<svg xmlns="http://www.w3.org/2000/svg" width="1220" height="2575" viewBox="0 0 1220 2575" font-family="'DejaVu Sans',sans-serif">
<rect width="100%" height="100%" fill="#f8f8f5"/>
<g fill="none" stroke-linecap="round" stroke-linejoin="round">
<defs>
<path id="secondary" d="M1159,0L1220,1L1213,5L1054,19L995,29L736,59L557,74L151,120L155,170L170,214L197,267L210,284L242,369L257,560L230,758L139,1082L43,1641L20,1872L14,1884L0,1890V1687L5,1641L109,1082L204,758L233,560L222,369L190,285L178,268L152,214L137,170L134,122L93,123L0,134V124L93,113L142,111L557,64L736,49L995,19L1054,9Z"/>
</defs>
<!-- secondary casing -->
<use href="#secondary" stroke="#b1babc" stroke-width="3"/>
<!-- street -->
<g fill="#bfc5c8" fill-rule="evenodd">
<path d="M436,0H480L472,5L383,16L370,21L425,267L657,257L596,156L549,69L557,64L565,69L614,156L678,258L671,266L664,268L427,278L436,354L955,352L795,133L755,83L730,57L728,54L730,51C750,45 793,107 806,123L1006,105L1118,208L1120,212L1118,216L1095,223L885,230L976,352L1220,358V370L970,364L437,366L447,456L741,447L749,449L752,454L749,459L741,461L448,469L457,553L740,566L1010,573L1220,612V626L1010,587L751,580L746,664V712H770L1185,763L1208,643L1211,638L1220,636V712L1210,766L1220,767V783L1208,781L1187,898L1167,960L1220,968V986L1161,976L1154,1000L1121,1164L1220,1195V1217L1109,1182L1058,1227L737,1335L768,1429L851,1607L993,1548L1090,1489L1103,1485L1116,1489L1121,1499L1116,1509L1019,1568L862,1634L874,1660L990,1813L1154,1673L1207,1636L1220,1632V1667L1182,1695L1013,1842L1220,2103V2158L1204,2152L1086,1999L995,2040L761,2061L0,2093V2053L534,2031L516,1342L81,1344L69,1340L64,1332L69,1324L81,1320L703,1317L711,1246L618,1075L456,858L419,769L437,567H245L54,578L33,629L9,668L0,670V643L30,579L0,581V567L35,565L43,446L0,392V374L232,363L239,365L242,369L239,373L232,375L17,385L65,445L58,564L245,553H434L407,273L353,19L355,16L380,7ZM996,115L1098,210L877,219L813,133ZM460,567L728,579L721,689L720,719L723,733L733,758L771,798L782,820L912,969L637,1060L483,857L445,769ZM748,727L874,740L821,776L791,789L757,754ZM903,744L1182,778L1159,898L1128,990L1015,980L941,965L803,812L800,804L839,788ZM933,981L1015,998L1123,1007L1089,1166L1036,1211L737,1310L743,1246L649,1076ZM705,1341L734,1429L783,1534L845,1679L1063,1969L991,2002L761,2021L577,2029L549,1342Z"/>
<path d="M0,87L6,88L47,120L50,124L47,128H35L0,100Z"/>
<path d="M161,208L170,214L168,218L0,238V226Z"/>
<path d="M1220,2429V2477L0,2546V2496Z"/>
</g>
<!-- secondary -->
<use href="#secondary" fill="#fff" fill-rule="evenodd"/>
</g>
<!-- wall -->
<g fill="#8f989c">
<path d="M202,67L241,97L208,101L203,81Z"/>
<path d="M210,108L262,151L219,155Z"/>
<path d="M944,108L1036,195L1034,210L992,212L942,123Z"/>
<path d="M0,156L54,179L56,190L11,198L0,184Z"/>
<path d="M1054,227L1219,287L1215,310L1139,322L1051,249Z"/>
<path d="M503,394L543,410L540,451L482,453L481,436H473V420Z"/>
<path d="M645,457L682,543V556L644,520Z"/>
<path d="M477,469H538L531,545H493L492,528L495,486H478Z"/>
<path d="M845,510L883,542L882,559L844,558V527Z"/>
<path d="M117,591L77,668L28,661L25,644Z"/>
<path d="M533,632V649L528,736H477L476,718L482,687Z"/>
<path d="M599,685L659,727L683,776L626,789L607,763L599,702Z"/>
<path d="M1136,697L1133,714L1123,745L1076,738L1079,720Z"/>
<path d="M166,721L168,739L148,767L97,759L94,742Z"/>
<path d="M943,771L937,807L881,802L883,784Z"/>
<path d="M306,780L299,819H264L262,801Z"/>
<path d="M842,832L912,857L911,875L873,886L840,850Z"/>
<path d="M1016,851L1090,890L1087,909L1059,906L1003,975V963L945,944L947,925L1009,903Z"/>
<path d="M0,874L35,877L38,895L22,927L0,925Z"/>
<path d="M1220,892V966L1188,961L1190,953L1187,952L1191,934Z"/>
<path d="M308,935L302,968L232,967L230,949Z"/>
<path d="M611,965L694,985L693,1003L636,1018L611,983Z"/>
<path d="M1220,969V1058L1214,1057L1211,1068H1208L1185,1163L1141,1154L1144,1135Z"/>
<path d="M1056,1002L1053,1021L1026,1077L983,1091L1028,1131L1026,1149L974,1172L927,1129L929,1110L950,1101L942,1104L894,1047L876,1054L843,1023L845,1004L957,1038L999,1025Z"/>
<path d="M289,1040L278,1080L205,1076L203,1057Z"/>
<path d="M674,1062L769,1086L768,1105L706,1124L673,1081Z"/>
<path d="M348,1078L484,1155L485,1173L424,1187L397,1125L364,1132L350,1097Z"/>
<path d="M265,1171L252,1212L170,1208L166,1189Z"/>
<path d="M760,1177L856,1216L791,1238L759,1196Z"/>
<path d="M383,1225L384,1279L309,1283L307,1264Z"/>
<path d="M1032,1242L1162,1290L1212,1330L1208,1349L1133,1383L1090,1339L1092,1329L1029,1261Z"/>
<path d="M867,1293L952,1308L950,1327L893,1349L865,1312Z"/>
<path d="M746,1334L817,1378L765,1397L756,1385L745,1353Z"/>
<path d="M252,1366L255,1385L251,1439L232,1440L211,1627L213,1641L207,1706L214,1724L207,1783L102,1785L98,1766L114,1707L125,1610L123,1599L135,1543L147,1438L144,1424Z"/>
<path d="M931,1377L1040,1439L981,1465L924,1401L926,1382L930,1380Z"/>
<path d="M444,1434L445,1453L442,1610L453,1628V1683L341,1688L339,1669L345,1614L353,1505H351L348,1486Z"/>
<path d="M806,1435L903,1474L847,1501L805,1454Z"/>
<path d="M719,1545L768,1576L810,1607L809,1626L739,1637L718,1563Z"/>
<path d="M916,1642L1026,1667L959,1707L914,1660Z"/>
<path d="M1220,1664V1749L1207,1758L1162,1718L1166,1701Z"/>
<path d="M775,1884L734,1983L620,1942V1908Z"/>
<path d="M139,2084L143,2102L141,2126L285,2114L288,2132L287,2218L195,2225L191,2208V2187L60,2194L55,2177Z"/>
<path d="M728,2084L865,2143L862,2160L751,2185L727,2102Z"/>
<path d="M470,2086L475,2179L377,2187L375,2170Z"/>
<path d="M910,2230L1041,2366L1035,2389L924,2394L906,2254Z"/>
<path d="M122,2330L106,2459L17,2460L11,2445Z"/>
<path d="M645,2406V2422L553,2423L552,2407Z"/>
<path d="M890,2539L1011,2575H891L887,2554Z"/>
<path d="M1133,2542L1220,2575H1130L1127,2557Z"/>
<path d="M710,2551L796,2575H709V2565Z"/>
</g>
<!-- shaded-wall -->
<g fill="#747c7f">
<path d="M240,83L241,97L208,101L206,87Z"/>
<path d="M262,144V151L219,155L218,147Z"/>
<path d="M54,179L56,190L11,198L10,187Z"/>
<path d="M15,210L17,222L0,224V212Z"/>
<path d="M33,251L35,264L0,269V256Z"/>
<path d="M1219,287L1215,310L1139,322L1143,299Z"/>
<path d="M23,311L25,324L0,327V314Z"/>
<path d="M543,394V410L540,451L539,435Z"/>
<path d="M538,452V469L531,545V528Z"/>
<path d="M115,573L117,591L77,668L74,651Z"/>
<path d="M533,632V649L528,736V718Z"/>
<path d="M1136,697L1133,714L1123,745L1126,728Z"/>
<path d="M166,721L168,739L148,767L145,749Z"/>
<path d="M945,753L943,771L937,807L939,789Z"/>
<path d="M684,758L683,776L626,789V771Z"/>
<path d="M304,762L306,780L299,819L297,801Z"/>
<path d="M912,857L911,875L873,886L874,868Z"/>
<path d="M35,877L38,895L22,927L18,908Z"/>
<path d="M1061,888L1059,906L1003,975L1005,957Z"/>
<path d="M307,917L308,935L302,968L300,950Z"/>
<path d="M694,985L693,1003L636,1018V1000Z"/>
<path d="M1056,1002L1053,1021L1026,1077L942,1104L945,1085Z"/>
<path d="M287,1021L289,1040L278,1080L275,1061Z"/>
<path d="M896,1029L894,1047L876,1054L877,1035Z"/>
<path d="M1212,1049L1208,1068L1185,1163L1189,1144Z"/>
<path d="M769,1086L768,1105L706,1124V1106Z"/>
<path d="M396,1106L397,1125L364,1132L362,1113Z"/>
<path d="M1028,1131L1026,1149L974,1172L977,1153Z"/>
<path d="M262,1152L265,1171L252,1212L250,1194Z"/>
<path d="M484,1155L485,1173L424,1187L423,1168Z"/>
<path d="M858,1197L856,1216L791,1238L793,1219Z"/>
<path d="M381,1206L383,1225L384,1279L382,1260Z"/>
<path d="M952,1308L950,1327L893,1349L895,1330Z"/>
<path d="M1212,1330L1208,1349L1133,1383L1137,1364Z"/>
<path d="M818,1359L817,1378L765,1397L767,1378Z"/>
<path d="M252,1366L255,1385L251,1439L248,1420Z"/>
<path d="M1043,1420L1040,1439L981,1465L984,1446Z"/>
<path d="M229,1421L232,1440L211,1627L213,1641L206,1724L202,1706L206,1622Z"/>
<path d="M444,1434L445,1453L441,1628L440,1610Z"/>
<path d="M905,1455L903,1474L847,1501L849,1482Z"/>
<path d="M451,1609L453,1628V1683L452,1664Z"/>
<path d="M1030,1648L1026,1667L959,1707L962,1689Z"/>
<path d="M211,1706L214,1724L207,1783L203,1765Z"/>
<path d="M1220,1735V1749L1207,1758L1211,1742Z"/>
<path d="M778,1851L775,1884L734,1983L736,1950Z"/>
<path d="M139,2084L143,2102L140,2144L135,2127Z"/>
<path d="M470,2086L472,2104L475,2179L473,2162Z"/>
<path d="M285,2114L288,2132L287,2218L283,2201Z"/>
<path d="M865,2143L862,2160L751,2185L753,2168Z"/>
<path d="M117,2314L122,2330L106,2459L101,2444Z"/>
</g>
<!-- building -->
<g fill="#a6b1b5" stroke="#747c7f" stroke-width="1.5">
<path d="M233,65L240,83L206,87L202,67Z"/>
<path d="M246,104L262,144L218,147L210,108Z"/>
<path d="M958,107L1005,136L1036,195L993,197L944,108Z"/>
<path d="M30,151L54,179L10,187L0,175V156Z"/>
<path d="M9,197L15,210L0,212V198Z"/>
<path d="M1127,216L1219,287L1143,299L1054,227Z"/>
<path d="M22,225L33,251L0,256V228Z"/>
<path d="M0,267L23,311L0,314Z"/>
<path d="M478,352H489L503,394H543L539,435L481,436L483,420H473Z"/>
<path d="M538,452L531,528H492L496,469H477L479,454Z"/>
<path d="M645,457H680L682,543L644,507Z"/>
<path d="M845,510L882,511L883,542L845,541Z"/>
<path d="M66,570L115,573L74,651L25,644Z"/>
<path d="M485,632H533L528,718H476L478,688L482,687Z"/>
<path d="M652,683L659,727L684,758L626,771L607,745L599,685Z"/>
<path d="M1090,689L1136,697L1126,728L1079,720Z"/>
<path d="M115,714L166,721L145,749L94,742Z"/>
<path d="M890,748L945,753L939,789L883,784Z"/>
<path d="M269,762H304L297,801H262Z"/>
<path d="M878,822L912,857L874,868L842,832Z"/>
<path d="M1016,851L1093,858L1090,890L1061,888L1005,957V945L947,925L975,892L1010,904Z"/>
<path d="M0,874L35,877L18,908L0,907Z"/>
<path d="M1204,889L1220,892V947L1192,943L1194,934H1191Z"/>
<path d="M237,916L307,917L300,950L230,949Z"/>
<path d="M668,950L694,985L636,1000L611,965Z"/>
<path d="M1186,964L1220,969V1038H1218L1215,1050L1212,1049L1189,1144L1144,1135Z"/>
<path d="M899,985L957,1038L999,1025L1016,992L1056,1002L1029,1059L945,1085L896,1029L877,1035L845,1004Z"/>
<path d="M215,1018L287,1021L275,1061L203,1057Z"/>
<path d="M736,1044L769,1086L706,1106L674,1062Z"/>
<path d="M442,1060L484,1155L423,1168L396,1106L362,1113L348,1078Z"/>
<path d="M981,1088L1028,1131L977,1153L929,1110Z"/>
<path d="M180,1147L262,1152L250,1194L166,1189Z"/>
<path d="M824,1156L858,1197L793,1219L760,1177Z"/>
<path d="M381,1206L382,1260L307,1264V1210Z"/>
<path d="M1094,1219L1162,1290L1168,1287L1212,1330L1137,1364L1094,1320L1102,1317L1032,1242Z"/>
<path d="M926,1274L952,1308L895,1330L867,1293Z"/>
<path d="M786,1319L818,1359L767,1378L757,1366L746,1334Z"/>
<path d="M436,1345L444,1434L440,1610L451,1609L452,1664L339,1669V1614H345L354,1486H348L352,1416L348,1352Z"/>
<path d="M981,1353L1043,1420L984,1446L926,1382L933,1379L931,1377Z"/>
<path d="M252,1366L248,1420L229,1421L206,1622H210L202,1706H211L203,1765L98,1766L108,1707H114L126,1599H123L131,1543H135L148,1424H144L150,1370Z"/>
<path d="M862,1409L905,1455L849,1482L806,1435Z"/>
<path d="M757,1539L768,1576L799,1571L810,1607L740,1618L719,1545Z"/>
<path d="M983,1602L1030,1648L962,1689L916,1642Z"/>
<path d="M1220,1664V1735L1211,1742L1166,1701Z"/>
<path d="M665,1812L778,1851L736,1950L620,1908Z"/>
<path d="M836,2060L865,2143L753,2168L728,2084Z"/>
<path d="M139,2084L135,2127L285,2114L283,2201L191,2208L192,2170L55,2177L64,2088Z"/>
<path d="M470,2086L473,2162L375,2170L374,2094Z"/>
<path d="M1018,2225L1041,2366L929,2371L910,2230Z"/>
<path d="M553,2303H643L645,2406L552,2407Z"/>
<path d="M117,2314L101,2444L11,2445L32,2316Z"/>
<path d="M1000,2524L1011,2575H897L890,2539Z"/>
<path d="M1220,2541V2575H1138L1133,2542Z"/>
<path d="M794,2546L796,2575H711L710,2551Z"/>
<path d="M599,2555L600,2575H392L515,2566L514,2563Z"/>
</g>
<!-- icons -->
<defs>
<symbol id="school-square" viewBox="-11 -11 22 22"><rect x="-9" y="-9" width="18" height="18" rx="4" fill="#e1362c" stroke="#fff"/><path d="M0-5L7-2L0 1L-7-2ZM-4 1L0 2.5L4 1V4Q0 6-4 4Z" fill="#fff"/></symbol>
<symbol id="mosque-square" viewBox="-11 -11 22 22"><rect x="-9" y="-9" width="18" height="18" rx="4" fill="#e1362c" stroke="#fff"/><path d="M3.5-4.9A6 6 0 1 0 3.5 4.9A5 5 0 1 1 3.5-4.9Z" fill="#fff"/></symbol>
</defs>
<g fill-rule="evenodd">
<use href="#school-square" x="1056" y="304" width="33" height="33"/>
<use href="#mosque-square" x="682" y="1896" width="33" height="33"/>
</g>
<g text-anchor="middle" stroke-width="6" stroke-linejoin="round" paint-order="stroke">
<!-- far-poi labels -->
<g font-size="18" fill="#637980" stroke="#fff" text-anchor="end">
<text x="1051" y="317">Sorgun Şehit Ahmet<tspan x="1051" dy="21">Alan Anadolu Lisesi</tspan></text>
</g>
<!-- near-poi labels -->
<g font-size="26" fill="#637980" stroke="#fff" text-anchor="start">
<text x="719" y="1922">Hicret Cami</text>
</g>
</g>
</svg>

------------------------------------

### Aim of the task
If a line in the material contains "linejoin", show it.

### Response
<g fill="none" stroke-linecap="round" stroke-linejoin="round">
<g text-anchor="middle" stroke-width="6" stroke-linejoin="round" paint-order="stroke">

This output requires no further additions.